Integrating Smart Cards with Biometrics

When creating an access control system, it is important to remember that there is no single, correct solution — there are combinations of solutions. However, when it comes to security, there is no question that smart cards and/or biometrics provide higher security than the commonly used proximity card. Today, the trend is not to use one or the other, but to use both smart cards and biometrics.

Unlike proximity cards, smart cards using MIFARE DESFire EV1 technology offer several different layers of security, including mutual authentication, which ensures that the reader and the card are allowed to talk with each other before any information is exchanged. They also provide AES 128-bit encryption, a key encryption technique that helps protect sensitive information. They additionally supply diversified keys, which virtually ensure no one can read or access the holder’s credentials information without authorization. A message authentication code (MAC) further protects each transaction between the credential and the reader, ensuring complete and unmodified transfer of information, helping to protect data integrity and prevent outside attacks.

Thus, smart cards provide organizations with a way to increase the security of their access control solution today while providing a pathway to other smart credential applications — ranging from company cafeteria charges to checking out equipment. For that reason, although organizations might be currently using proximity, they are quickly migrating to smart credentials because they can incorporate a multitude of applications on a smart card more easily.

Biometric technologies, such as hand geometry, enable a facility manager to ensure that only verified users have access to a facility at authorized times. Biometrics provide the highest level of assurance that the actual authorized individual — rather than just the authorized key, card, or code — has access to a secure facility.

In some cases, the smart card is used by itself — for example, to get into the employee door of a hospital, the smart card is typically enough. Perhaps, to get into the operating room, you need to use a biometric. And, lastly, to access the pharmacy, you must undertake a two-step verification, putting your smart card into a slot on the side of a hand geometry reader and then have your hand geometry read.


Storing the Biometric Template

Again, security professionals have a choice. The biometric template can be stored on the smart card or within the network —there are pros and cons to each.

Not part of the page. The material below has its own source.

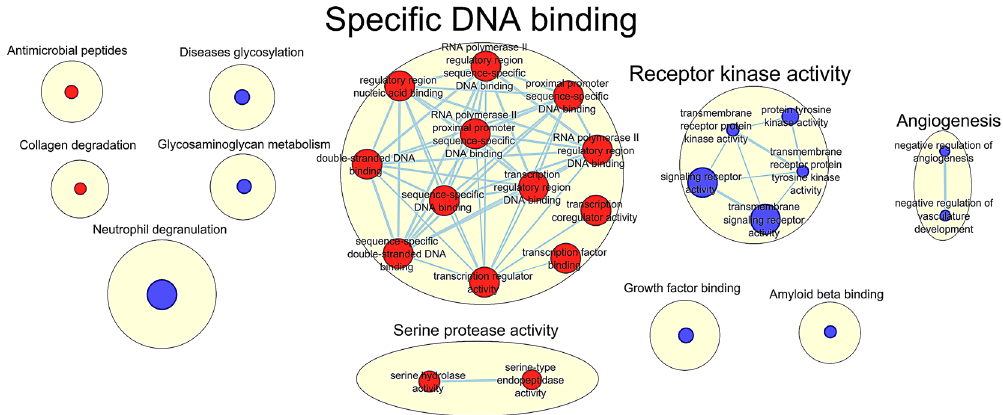
Figure 3. Enriched Reactome and Gene Ontologies (biological processes and molecular functions) pathways in the proteomic data. 5 Reactome pathways, 21 GO molecular functions, and 2 GO biological processes were significantly enriched (q-value < 0.25). Red circles: upregulated processes in patients with progression of WMH; blue circles: downregulated processes. 5 pathways were significantly enriched (at q-value < 0.25) regarding the Reactome, 21 considering GO molecular function and 2 considering GO biological processes. This figure was constructed with Cytoscape software (version 3.8.2, 2001–2018 Cytoscape Consortium, https:// cytos cape. org/). Annotations correspond to the most frequent words in each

A single smart card can store both the user’s ID number and biometric template. Because of this, there is no need to distribute hand templates across a network of readers or require the access control system to manage biometric templates. This means integration to any existing access control application is greatly simplified, eliminating extra network infrastructure costs. If the card is lost, there is no way for anyone to access the room protected by the biometric. Because the template only resides on the card, the solution also eases individual privacy concerns.

Providing the best of smart cards and biometrics, the solution provides dual authentication by requesting both the right card and the right person. A smart card reader is attached to or embedded into the biometric reader. A plastic cardholder is affixed to the side of the unit, and the verification process takes approximately one second.

With the hand reader, the hand template requires only 9 bytes to define the hand, the smallest in the biometric industry. This ensures that response times are fast and that the smart card can maximize its benefits by offering users increased room for other applications. In addition, the implementation supports multiple secure applications on the smart cards.

There are two main negatives to keeping the template on the smart card: First, the administrator cannot update all doors in the system quickly — each has to wait for the cardholder to drop by; and second, if a card is lost, that person needs to be re-enrolled.

If the biometric template is kept in the system, it becomes a nearly immediate process to update all doors. The template can also be distributed immediately to all biometric devices throughout the campus or enterprise. The negative is that some people are very bothered by the perception that their biometric is on the system and could be hacked. They don’t understand that it’s not their actual biometric but an algorithm but, nonetheless, it can often take much explaining before they are comfortable.

Whichever way the template is stored, it becomes very easy to manage multiple credentials, such as biometrics, with a smart card, yet another reason to start one’s migration as soon as possible.


Jennifer Toscano is the Biometrics Marketing Manager for Ingersoll Rand Security Technologies.